• YOUR GOAL: Where a line has odd spacing or punctuation, keep it; transcribe all the entries exactly.

• Collected data entries:
++++++++

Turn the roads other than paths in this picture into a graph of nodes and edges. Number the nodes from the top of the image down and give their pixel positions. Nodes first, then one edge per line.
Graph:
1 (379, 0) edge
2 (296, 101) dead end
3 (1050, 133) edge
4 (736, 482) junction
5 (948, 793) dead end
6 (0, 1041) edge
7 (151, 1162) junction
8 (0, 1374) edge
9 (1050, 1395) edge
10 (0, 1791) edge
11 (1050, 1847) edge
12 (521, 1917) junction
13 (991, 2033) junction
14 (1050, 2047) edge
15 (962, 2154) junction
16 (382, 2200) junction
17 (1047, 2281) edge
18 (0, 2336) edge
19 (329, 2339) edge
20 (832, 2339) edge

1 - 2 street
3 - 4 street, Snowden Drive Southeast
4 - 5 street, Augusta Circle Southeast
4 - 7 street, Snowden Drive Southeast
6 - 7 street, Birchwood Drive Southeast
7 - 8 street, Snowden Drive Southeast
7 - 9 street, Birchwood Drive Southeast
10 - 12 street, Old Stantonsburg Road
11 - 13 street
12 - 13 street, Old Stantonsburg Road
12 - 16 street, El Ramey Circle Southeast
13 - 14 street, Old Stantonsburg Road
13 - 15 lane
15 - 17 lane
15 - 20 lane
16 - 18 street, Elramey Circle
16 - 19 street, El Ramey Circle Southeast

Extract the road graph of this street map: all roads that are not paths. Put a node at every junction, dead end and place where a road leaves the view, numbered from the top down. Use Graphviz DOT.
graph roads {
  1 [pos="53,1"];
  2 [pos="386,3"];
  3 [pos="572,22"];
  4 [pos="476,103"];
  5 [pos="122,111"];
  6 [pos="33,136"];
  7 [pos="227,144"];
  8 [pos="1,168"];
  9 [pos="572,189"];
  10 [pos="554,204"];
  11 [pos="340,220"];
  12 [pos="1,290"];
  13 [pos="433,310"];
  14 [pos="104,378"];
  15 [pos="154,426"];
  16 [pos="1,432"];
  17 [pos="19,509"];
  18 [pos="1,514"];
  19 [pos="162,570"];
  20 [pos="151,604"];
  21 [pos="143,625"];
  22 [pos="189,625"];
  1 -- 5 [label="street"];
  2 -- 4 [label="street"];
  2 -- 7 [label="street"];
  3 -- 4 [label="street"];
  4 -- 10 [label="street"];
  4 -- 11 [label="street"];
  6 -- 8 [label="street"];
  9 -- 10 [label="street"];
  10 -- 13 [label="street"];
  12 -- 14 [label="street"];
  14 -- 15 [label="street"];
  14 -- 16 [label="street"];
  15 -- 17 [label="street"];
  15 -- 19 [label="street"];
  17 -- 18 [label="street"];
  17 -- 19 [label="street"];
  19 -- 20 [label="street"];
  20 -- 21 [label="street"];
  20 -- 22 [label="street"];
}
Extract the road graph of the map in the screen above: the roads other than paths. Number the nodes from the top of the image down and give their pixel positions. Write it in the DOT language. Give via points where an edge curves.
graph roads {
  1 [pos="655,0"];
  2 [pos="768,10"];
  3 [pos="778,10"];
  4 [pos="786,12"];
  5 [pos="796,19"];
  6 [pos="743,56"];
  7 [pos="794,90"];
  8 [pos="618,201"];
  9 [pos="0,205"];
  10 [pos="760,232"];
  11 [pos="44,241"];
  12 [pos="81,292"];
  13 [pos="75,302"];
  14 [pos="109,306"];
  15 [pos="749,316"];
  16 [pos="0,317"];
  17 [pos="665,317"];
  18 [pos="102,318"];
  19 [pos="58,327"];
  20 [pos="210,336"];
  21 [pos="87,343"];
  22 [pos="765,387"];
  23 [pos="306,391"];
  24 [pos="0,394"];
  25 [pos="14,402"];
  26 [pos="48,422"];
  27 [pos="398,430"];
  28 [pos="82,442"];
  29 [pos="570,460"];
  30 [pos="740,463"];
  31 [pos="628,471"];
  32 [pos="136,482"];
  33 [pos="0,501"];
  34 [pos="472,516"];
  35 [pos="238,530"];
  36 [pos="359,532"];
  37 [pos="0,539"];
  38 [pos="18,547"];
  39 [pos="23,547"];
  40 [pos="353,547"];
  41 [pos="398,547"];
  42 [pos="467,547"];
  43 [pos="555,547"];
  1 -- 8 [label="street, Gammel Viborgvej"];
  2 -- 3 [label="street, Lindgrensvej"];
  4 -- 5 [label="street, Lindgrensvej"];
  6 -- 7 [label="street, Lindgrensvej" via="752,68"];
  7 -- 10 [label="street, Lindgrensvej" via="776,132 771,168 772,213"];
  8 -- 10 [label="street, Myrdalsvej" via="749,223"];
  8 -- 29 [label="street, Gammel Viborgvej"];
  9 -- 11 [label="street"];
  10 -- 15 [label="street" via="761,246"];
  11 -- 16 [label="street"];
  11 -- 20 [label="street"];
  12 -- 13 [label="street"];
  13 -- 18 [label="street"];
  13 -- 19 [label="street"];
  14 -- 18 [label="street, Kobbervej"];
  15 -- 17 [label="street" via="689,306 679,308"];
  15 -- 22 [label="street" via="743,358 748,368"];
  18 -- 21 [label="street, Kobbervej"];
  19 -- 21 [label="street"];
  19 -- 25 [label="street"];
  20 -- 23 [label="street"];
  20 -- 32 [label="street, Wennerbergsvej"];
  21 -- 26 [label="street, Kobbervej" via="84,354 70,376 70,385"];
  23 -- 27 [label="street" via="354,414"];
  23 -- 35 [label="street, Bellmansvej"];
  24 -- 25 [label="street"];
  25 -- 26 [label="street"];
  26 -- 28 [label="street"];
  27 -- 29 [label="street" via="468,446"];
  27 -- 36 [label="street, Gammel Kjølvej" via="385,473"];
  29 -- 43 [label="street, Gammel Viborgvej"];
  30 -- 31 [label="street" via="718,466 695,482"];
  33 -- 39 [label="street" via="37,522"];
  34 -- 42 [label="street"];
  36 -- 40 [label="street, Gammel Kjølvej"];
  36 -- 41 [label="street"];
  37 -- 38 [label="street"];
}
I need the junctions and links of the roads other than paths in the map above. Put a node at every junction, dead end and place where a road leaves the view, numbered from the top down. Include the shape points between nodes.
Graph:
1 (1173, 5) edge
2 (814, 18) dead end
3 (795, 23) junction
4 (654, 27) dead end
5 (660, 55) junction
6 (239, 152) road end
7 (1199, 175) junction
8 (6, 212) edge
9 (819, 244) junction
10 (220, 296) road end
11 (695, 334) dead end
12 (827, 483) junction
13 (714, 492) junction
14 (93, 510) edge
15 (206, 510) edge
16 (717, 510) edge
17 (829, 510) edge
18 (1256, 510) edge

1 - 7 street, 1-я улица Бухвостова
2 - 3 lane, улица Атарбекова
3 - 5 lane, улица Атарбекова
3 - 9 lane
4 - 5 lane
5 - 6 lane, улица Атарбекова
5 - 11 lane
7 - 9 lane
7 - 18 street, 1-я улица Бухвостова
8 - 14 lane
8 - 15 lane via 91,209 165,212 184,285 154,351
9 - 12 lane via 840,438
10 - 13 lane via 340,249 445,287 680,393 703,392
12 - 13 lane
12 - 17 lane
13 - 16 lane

++++++++

• EXERCISE OUTPUT:
Turn the roads other than paths in this picture into a graph of nodes and edges. Number the nodes from the top of the image down and give their pixel positions. Nodes first, then one edge per line.
Graph:
1 (379, 0) edge
2 (296, 101) dead end
3 (1050, 133) edge
4 (736, 482) junction
5 (948, 793) dead end
6 (0, 1041) edge
7 (151, 1162) junction
8 (0, 1374) edge
9 (1050, 1395) edge
10 (0, 1791) edge
11 (1050, 1847) edge
12 (521, 1917) junction
13 (991, 2033) junction
14 (1050, 2047) edge
15 (962, 2154) junction
16 (382, 2200) junction
17 (1047, 2281) edge
18 (0, 2336) edge
19 (329, 2339) edge
20 (832, 2339) edge

1 - 2 street
3 - 4 street, Snowden Drive Southeast
4 - 5 street, Augusta Circle Southeast
4 - 7 street, Snowden Drive Southeast
6 - 7 street, Birchwood Drive Southeast
7 - 8 street, Snowden Drive Southeast
7 - 9 street, Birchwood Drive Southeast
10 - 12 street, Old Stantonsburg Road
11 - 13 street
12 - 13 street, Old Stantonsburg Road
12 - 16 street, El Ramey Circle Southeast
13 - 14 street, Old Stantonsburg Road
13 - 15 lane
15 - 17 lane
15 - 20 lane
16 - 18 street, Elramey Circle
16 - 19 street, El Ramey Circle Southeast

Extract the road graph of this street map: all roads that are not paths. Put a node at every junction, dead end and place where a road leaves the view, numbered from the top down. Use Graphviz DOT.
graph roads {
  1 [pos="53,1"];
  2 [pos="386,3"];
  3 [pos="572,22"];
  4 [pos="476,103"];
  5 [pos="122,111"];
  6 [pos="33,136"];
  7 [pos="227,144"];
  8 [pos="1,168"];
  9 [pos="572,189"];
  10 [pos="554,204"];
  11 [pos="340,220"];
  12 [pos="1,290"];
  13 [pos="433,310"];
  14 [pos="104,378"];
  15 [pos="154,426"];
  16 [pos="1,432"];
  17 [pos="19,509"];
  18 [pos="1,514"];
  19 [pos="162,570"];
  20 [pos="151,604"];
  21 [pos="143,625"];
  22 [pos="189,625"];
  1 -- 5 [label="street"];
  2 -- 4 [label="street"];
  2 -- 7 [label="street"];
  3 -- 4 [label="street"];
  4 -- 10 [label="street"];
  4 -- 11 [label="street"];
  6 -- 8 [label="street"];
  9 -- 10 [label="street"];
  10 -- 13 [label="street"];
  12 -- 14 [label="street"];
  14 -- 15 [label="street"];
  14 -- 16 [label="street"];
  15 -- 17 [label="street"];
  15 -- 19 [label="street"];
  17 -- 18 [label="street"];
  17 -- 19 [label="street"];
  19 -- 20 [label="street"];
  20 -- 21 [label="street"];
  20 -- 22 [label="street"];
}
Extract the road graph of the map in the screen above: the roads other than paths. Number the nodes from the top of the image down and give their pixel positions. Write it in the DOT language. Give via points where an edge curves.
graph roads {
  1 [pos="655,0"];
  2 [pos="768,10"];
  3 [pos="778,10"];
  4 [pos="786,12"];
  5 [pos="796,19"];
  6 [pos="743,56"];
  7 [pos="794,90"];
  8 [pos="618,201"];
  9 [pos="0,205"];
  10 [pos="760,232"];
  11 [pos="44,241"];
  12 [pos="81,292"];
  13 [pos="75,302"];
  14 [pos="109,306"];
  15 [pos="749,316"];
  16 [pos="0,317"];
  17 [pos="665,317"];
  18 [pos="102,318"];
  19 [pos="58,327"];
  20 [pos="210,336"];
  21 [pos="87,343"];
  22 [pos="765,387"];
  23 [pos="306,391"];
  24 [pos="0,394"];
  25 [pos="14,402"];
  26 [pos="48,422"];
  27 [pos="398,430"];
  28 [pos="82,442"];
  29 [pos="570,460"];
  30 [pos="740,463"];
  31 [pos="628,471"];
  32 [pos="136,482"];
  33 [pos="0,501"];
  34 [pos="472,516"];
  35 [pos="238,530"];
  36 [pos="359,532"];
  37 [pos="0,539"];
  38 [pos="18,547"];
  39 [pos="23,547"];
  40 [pos="353,547"];
  41 [pos="398,547"];
  42 [pos="467,547"];
  43 [pos="555,547"];
  1 -- 8 [label="street, Gammel Viborgvej"];
  2 -- 3 [label="street, Lindgrensvej"];
  4 -- 5 [label="street, Lindgrensvej"];
  6 -- 7 [label="street, Lindgrensvej" via="752,68"];
  7 -- 10 [label="street, Lindgrensvej" via="776,132 771,168 772,213"];
  8 -- 10 [label="street, Myrdalsvej" via="749,223"];
  8 -- 29 [label="street, Gammel Viborgvej"];
  9 -- 11 [label="street"];
  10 -- 15 [label="street" via="761,246"];
  11 -- 16 [label="street"];
  11 -- 20 [label="street"];
  12 -- 13 [label="street"];
  13 -- 18 [label="street"];
  13 -- 19 [label="street"];
  14 -- 18 [label="street, Kobbervej"];
  15 -- 17 [label="street" via="689,306 679,308"];
  15 -- 22 [label="street" via="743,358 748,368"];
  18 -- 21 [label="street, Kobbervej"];
  19 -- 21 [label="street"];
  19 -- 25 [label="street"];
  20 -- 23 [label="street"];
  20 -- 32 [label="street, Wennerbergsvej"];
  21 -- 26 [label="street, Kobbervej" via="84,354 70,376 70,385"];
  23 -- 27 [label="street" via="354,414"];
  23 -- 35 [label="street, Bellmansvej"];
  24 -- 25 [label="street"];
  25 -- 26 [label="street"];
  26 -- 28 [label="street"];
  27 -- 29 [label="street" via="468,446"];
  27 -- 36 [label="street, Gammel Kjølvej" via="385,473"];
  29 -- 43 [label="street, Gammel Viborgvej"];
  30 -- 31 [label="street" via="718,466 695,482"];
  33 -- 39 [label="street" via="37,522"];
  34 -- 42 [label="street"];
  36 -- 40 [label="street, Gammel Kjølvej"];
  36 -- 41 [label="street"];
  37 -- 38 [label="street"];
}
I need the junctions and links of the roads other than paths in the map above. Put a node at every junction, dead end and place where a road leaves the view, numbered from the top down. Include the shape points between nodes.
Graph:
1 (1173, 5) edge
2 (814, 18) dead end
3 (795, 23) junction
4 (654, 27) dead end
5 (660, 55) junction
6 (239, 152) road end
7 (1199, 175) junction
8 (6, 212) edge
9 (819, 244) junction
10 (220, 296) road end
11 (695, 334) dead end
12 (827, 483) junction
13 (714, 492) junction
14 (93, 510) edge
15 (206, 510) edge
16 (717, 510) edge
17 (829, 510) edge
18 (1256, 510) edge

1 - 7 street, 1-я улица Бухвостова
2 - 3 lane, улица Атарбекова
3 - 5 lane, улица Атарбекова
3 - 9 lane
4 - 5 lane
5 - 6 lane, улица Атарбекова
5 - 11 lane
7 - 9 lane
7 - 18 street, 1-я улица Бухвостова
8 - 14 lane
8 - 15 lane via 91,209 165,212 184,285 154,351
9 - 12 lane via 840,438
10 - 13 lane via 340,249 445,287 680,393 703,392
12 - 13 lane
12 - 17 lane
13 - 16 lane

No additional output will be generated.